Pollycarpus letter of duty 'not in line with procedures'
The Jakarta Post, Jakarta
The controversial letter assigning Garuda pilot Pollycarpus Budihari Priyanto, the main suspect in the murder of top rights campaigner Munir on board a Garuda plane, to join the fateful Sept. 6, 2004, flight as an aviation security officer could be categorized as a fake, according to an expert.
University of Indonesia criminal law expert Chaerul Huda said that the letter had not been issued in line with the proper procedures and therefore could, according to the Criminal Code, be categorized as a fake.
"But whether it (the letter) is valid or not depends on the institution. If such a practice has been going on for years, then it could be a normal thing," said Chaerul as quoted by newsportal detikcom.
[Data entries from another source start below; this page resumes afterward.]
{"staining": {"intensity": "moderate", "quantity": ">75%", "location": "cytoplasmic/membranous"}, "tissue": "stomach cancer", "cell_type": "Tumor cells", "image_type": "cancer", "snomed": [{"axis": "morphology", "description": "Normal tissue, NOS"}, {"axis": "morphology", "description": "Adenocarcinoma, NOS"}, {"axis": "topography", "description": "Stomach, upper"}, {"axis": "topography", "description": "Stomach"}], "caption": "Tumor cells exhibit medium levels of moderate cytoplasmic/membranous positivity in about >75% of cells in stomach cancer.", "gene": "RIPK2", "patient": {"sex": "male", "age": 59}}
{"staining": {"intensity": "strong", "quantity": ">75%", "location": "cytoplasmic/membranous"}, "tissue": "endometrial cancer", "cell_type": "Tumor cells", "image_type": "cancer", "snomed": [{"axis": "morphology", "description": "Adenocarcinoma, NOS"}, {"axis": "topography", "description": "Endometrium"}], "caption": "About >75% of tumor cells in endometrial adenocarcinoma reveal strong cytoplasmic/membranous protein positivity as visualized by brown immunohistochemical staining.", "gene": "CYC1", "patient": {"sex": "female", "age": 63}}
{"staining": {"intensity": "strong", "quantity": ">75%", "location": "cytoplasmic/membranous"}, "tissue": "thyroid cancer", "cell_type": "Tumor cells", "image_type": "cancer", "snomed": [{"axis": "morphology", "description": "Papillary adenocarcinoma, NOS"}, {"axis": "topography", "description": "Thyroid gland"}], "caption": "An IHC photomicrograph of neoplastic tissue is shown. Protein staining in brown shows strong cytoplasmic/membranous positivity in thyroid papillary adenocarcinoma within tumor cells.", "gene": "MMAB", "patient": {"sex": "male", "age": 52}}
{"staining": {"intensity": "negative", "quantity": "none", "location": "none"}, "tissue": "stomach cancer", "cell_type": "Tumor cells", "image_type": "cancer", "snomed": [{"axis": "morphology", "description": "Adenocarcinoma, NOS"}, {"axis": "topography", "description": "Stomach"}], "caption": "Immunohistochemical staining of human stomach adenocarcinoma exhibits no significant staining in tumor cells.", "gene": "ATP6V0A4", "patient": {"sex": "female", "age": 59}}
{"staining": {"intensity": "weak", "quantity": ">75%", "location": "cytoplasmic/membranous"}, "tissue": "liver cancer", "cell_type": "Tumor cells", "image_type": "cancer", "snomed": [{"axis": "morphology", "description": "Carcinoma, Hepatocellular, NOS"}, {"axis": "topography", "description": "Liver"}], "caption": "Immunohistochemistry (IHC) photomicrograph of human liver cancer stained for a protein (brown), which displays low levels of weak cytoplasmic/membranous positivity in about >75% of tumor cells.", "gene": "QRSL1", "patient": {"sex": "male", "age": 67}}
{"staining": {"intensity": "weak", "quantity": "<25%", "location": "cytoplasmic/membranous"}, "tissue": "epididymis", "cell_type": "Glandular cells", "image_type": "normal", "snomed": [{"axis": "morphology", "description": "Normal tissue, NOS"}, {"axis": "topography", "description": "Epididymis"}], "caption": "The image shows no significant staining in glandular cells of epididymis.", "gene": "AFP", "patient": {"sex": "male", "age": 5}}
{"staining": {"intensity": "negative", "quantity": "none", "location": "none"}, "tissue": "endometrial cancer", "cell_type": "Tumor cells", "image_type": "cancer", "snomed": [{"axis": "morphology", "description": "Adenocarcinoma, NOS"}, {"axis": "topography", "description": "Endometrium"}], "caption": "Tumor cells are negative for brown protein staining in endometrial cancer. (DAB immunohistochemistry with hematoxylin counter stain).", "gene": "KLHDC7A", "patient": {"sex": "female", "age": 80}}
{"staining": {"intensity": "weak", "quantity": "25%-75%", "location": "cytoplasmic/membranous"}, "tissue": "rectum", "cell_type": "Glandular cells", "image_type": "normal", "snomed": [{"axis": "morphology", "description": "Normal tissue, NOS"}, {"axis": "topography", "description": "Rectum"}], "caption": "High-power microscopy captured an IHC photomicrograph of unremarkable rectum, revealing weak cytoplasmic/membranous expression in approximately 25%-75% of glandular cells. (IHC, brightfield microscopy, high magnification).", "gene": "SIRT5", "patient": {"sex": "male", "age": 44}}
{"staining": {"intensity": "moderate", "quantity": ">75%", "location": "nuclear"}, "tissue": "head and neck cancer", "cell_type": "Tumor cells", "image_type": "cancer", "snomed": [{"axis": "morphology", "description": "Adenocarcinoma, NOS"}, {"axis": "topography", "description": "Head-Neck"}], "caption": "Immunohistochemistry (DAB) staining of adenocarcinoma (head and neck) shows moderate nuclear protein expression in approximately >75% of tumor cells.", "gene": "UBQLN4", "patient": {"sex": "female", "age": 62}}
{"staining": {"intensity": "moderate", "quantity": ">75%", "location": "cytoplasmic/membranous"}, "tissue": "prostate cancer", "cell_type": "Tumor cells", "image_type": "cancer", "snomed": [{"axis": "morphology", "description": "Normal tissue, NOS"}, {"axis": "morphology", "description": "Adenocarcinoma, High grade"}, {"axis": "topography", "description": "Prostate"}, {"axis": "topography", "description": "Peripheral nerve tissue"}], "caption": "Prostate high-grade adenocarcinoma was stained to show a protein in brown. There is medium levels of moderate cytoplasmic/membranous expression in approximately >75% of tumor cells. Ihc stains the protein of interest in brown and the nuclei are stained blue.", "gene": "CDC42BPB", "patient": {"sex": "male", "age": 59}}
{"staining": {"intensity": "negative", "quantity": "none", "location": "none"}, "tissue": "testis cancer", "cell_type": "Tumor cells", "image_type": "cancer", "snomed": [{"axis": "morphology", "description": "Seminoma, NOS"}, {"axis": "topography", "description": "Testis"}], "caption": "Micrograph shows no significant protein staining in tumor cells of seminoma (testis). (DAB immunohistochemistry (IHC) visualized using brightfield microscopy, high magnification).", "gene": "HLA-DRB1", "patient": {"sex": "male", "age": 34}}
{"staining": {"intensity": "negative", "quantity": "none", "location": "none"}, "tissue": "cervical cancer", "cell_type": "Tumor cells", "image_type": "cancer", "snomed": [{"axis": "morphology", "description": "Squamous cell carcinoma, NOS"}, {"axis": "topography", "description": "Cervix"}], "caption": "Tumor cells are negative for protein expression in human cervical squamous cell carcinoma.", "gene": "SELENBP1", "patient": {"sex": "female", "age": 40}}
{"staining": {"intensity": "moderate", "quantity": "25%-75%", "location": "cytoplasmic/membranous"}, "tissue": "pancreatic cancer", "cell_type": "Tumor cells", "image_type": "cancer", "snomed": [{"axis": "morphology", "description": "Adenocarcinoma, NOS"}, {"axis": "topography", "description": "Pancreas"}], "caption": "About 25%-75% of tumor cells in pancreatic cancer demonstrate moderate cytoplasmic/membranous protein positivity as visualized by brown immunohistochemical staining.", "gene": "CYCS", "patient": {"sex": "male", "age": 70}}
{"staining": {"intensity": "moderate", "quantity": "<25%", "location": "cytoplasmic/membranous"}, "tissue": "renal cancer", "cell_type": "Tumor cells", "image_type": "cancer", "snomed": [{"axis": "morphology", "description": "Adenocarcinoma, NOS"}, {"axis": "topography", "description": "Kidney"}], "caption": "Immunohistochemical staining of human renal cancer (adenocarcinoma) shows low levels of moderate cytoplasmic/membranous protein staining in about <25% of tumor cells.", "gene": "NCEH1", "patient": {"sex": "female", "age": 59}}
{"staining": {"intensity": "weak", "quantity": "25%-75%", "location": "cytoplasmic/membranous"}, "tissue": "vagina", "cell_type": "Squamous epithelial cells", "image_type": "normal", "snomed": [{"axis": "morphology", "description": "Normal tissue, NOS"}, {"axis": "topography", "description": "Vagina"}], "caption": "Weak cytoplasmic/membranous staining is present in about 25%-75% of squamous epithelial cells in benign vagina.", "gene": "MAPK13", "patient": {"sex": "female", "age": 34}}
He was speaking as an expert witness in the Central Jakarta District Court on Wednesday during the trial of Pollycarpus.
Pollycarpus has been accused of conspiring with two other Garuda crew members to murder Munir by putting arsenic in a glass of orange juice to be served to Munir during the Jakarta- Singapore leg of a flight to Amsterdam. The indictment says that Pollycarpus swapped his business class seat with Munir's economy class seat to facilitate the murder.
The indictment also describes Pollycarpus as a staunch nationalist who saw Munir as a "hindrance to government programs." Pollycarpus has denied the allegation.
During the police investigation, the senior Garuda pilot said that he joined the flight from Jakarta to Singapore as an aviation security officer as shown by a Sept. 4 letter of assignment.
But a separate investigation carried out by an independent team found that the letter was signed by Garuda vice president of corporate security Ramelgia Anwar instead of operations director Rudy A. Hardono, who is in charge of all Garuda pilots.
The letter was also allegedly typed and signed on Sept. 17, more than a week after Munir's death.
Munir, a co-founder of human rights watchdogs Kontras and Imparsial, died two hours before the Garuda plane landed at Amsterdam's Schiphol International Airport on Sept. 7 last year.
An autopsy conducted by the Dutch authorities found a lethal amount of arsenic in his body, leading to the conclusion that he had been murdered by poisoning.
A report from the now-defunct government-sanctioned fact- finding team also implicated former and serving officials of the State Intelligence Agency (BIN) in the murder. It is widely believed that Pollycarpus is also a BIN agent.
The current government of President Susilo Bambang Yudhoyono has been facing pressure from both activists at home and overseas to quickly solve the murder and bring the perpetrators and masterminds to court.
Meanwhile, the chairman of the panel of judges in the Central Jakarta District Court, Cicut Sutiyarso, demanded on Wednesday that the prosecution put other key witnesses on the stand during Thursday's hearing.
They include the former secretary-general of BIN, Nurhadi Jazuli, and the former deputy director of BIN, Muchdi P.R., both of whom failed to attend Wednesday's hearing.
But prosecutor Domu P. Sihite said that it would be difficult to get Nurhadi to attend in court on short notice as he was now in Nigeria where he served as Indonesia's ambassador.